[AUFGABE]
Schreiben Sie den folgenden Text über Oliver Jahraus' Buch „Kafka“ vollständig und unverändert ab.

[TEXTABSCHNITT]
Oliver Jahraus: "Kafka"

Leben, Schreiben, Machtapparate


War Kafka kafkaesk?

Der Autor (Jg. 1964) ist Professor für Neuere Deutsche Literatur und Medien an der LMU München - er möchte hier den Zusammenhang von Leben und Schreiben bei Kafka untersuchen unter dem besonderen Aspekt der "Machtapparate", die in Kafkas Texten immer wieder auftauchen. Es soll der Nachweis geführt werden, dass für Kafka das Leben nur eine Inszenierung für das Schreiben war, dass der Mythos, er habe unter seinem Vater gelitten und Pech mit seinen Verlobungen gehabt, von Kafka selbst in die Welt gesetzt worden war. Jahraus spielt in seiner Einleitung mit Kafkas Metapher der Zugänglichkeit (vgl. 'Das Schloß'), indem er auf die Schwierigkeit hinweist, sich als Kafka-Interpret durch vielerlei Kafka-Klischees hindurcharbeiten zu müssen. So wie es Kafkas Figuren immer wieder mit einer Machtinstanz zu tun haben bzw. mit dem Topos der "versuchten Annäherung", so sieht sich auch der konventionelle Interpret eigentlich in der Situation, Kafka letztendlich "nicht fassen zu können."

[BEREITGESTELLTE AUFLISTUNG]
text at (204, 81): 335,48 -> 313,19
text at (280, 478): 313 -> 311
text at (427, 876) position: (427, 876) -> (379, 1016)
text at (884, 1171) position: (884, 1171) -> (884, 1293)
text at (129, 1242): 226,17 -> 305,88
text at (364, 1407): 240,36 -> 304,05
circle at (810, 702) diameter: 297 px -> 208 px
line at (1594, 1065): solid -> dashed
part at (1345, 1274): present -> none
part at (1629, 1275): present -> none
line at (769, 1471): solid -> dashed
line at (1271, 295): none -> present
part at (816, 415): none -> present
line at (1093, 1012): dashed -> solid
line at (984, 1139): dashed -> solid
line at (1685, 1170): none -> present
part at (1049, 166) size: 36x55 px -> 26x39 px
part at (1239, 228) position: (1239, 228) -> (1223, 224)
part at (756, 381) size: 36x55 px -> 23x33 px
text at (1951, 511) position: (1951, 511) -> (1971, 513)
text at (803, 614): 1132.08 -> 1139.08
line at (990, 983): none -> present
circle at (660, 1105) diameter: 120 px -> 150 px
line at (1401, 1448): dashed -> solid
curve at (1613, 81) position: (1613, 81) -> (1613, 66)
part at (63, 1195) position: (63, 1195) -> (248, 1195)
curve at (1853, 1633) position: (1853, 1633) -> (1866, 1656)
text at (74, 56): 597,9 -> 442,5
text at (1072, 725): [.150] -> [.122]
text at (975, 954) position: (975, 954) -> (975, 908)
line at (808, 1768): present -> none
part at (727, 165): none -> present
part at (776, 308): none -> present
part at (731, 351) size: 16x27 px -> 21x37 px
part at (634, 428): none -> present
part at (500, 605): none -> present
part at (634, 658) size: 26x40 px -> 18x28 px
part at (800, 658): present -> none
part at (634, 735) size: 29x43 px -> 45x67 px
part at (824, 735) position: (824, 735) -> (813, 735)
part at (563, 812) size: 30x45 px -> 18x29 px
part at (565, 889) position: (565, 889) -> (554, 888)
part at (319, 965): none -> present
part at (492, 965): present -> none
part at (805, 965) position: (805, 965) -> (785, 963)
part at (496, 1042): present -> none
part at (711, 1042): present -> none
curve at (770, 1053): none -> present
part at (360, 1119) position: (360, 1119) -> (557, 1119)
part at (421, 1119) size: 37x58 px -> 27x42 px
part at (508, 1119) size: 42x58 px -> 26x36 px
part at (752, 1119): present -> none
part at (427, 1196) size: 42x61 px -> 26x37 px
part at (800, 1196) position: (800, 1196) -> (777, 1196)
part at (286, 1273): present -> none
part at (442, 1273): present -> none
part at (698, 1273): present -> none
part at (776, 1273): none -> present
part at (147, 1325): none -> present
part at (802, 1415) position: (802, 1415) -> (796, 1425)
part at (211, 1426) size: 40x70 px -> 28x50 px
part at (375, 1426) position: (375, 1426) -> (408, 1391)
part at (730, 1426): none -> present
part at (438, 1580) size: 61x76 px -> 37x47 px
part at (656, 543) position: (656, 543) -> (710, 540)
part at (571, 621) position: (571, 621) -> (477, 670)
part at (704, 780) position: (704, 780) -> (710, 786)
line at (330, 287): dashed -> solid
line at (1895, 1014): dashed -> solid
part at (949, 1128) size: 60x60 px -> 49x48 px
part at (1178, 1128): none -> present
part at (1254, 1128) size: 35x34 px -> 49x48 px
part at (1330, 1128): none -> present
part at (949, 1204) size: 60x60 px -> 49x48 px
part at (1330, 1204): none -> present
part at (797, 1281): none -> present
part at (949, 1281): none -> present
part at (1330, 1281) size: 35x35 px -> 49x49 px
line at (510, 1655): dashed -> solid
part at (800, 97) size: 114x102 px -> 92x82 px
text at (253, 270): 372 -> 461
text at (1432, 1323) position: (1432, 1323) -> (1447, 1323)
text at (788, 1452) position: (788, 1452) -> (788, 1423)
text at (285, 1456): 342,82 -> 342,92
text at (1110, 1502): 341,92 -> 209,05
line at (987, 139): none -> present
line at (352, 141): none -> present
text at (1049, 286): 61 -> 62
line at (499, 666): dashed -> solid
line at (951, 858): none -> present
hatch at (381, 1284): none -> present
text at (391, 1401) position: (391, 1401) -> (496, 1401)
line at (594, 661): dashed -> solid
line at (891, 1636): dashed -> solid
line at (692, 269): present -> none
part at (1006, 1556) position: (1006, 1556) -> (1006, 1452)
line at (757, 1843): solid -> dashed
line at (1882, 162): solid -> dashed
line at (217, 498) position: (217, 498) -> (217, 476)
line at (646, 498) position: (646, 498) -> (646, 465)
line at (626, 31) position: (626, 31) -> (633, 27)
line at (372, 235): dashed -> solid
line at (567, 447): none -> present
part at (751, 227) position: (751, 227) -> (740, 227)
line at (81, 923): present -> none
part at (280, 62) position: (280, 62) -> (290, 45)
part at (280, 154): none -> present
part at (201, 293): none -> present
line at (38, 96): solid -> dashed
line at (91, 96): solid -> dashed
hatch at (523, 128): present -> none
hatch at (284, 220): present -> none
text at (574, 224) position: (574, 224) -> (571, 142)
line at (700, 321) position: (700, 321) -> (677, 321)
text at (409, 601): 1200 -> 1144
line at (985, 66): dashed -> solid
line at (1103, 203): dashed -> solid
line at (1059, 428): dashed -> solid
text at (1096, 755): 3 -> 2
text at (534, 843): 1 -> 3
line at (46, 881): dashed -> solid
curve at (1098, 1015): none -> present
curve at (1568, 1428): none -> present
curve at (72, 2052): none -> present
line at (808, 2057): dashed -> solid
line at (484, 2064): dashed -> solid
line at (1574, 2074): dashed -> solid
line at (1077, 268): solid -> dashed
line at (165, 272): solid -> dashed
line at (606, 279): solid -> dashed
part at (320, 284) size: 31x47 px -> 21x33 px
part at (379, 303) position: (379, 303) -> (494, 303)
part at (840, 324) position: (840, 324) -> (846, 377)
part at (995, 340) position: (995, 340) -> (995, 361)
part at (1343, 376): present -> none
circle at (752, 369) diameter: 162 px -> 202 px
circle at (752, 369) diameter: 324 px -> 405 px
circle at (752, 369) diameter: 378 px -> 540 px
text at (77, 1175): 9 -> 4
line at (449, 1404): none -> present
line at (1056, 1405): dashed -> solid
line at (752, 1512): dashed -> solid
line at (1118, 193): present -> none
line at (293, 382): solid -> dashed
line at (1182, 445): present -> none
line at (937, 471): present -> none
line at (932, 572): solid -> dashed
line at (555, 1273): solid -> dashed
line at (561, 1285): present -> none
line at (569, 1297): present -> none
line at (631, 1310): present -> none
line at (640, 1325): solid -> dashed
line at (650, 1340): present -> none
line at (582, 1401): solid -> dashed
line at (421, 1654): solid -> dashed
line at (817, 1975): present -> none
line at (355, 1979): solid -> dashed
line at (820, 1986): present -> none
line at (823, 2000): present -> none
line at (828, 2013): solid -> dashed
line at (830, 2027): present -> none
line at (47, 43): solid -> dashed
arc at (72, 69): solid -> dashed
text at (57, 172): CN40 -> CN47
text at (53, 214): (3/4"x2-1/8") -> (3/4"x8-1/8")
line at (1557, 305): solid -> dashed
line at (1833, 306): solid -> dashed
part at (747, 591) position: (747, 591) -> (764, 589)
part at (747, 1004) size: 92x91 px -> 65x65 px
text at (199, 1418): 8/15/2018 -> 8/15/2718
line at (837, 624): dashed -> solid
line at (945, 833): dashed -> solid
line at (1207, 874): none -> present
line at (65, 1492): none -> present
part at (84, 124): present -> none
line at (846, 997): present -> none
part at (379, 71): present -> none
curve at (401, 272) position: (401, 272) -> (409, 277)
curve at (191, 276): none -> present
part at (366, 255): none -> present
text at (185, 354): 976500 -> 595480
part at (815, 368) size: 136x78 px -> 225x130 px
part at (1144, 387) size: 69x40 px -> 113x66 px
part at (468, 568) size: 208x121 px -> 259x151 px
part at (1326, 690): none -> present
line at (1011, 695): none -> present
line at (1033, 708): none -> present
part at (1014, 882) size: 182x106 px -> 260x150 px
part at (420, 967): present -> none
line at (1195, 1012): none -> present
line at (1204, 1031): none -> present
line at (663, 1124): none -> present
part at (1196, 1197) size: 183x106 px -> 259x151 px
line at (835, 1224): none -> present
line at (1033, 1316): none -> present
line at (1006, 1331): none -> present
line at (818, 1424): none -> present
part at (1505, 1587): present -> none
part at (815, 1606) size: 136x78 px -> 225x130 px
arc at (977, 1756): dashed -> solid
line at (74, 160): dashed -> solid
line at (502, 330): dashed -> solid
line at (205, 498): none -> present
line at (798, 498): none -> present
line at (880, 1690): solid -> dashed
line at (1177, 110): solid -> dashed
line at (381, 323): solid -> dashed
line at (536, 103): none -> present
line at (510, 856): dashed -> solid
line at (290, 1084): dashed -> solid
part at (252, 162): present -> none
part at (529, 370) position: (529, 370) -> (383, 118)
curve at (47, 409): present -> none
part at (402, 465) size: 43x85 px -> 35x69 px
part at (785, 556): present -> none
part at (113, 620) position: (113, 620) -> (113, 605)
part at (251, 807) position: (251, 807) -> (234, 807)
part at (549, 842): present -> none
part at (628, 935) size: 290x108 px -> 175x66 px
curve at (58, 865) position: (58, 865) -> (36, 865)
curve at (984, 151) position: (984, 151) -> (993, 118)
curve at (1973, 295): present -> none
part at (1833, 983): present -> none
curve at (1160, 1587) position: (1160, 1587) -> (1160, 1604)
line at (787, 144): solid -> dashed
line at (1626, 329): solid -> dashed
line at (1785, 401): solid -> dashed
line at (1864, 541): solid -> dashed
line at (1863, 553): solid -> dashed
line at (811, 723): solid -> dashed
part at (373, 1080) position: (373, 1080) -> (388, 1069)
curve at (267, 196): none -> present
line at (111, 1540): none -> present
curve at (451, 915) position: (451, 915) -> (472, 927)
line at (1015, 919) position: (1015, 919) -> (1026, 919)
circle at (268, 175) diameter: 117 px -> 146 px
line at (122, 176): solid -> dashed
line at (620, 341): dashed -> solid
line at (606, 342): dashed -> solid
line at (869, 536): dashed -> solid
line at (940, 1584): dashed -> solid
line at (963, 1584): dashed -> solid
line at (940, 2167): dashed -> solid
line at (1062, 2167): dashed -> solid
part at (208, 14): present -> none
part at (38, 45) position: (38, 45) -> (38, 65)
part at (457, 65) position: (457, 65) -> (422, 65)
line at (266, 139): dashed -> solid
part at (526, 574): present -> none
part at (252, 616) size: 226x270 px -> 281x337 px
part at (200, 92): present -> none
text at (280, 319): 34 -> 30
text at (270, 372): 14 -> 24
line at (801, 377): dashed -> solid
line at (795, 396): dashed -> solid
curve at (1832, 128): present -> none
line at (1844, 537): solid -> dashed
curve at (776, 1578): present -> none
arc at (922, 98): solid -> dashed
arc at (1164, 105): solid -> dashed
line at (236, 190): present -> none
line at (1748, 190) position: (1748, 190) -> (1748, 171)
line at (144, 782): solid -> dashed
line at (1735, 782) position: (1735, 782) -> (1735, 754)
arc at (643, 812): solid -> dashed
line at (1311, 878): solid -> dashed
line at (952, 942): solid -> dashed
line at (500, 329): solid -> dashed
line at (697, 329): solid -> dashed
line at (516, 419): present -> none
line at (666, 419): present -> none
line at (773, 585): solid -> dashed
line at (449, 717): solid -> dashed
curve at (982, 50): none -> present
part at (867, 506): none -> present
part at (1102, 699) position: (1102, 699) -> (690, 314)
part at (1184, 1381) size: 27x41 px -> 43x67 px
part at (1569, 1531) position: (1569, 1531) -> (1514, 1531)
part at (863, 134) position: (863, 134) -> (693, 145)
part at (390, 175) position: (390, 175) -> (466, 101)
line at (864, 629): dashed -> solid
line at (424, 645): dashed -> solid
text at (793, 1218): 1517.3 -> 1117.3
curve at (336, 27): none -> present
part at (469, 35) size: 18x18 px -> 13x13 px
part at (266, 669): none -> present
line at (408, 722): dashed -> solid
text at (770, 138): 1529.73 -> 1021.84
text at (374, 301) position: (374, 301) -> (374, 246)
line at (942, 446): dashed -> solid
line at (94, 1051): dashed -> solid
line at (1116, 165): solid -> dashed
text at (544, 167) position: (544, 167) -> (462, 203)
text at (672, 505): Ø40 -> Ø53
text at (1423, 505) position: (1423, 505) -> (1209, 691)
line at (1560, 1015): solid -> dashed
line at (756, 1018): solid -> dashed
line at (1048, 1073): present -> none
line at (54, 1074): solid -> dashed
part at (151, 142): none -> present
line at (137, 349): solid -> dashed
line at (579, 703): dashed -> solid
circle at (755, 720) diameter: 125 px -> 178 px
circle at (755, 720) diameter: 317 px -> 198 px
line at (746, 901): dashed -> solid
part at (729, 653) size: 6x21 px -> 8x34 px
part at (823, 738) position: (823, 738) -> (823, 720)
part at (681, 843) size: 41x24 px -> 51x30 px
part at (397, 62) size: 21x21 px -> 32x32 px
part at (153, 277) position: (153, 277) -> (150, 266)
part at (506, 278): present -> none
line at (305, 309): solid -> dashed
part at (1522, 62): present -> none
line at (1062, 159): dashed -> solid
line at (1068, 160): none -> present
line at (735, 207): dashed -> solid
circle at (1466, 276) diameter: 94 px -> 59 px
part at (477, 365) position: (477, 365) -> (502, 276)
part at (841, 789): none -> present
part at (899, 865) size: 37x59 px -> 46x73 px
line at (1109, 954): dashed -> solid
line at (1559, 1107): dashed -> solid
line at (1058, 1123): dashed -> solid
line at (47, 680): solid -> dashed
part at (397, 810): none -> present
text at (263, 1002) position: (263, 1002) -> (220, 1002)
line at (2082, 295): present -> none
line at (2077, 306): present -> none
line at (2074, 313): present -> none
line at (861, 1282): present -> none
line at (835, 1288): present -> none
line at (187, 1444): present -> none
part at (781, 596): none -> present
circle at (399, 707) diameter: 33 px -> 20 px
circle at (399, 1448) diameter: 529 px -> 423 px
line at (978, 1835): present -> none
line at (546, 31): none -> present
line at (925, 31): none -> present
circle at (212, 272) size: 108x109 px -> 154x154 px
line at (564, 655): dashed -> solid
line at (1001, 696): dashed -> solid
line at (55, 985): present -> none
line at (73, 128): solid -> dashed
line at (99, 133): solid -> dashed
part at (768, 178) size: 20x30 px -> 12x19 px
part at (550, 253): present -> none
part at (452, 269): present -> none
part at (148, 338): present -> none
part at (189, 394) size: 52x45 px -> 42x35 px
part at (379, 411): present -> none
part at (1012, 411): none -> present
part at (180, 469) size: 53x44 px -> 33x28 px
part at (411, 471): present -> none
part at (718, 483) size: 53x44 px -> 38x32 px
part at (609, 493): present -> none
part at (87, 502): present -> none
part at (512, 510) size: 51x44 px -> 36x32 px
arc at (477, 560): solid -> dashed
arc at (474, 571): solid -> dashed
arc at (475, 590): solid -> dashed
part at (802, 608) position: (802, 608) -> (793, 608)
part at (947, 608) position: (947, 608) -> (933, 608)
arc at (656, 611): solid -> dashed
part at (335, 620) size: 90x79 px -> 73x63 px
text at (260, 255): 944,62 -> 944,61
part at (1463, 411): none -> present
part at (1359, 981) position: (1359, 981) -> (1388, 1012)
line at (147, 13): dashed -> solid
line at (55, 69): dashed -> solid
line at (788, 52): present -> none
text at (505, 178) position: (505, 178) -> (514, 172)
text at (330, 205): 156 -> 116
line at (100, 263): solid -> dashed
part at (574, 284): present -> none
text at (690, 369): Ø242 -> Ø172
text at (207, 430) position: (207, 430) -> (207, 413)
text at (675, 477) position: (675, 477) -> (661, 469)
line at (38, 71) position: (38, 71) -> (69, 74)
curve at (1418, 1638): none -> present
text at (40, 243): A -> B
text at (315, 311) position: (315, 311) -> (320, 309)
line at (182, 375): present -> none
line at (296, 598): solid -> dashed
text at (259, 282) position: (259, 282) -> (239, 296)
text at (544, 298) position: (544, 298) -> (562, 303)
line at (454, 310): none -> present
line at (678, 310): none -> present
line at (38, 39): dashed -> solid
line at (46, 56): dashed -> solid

[LÖSUNG]
Oliver Jahraus: "Kafka"

Leben, Schreiben, Machtapparate


War Kafka kafkaesk?

Der Autor (Jg. 1964) ist Professor für Neuere Deutsche Literatur und Medien an der LMU München - er möchte hier den Zusammenhang von Leben und Schreiben bei Kafka untersuchen unter dem besonderen Aspekt der "Machtapparate", die in Kafkas Texten immer wieder auftauchen. Es soll der Nachweis geführt werden, dass für Kafka das Leben nur eine Inszenierung für das Schreiben war, dass der Mythos, er habe unter seinem Vater gelitten und Pech mit seinen Verlobungen gehabt, von Kafka selbst in die Welt gesetzt worden war. Jahraus spielt in seiner Einleitung mit Kafkas Metapher der Zugänglichkeit (vgl. 'Das Schloß'), indem er auf die Schwierigkeit hinweist, sich als Kafka-Interpret durch vielerlei Kafka-Klischees hindurcharbeiten zu müssen. So wie es Kafkas Figuren immer wieder mit einer Machtinstanz zu tun haben bzw. mit dem Topos der "versuchten Annäherung", so sieht sich auch der konventionelle Interpret eigentlich in der Situation, Kafka letztendlich "nicht fassen zu können."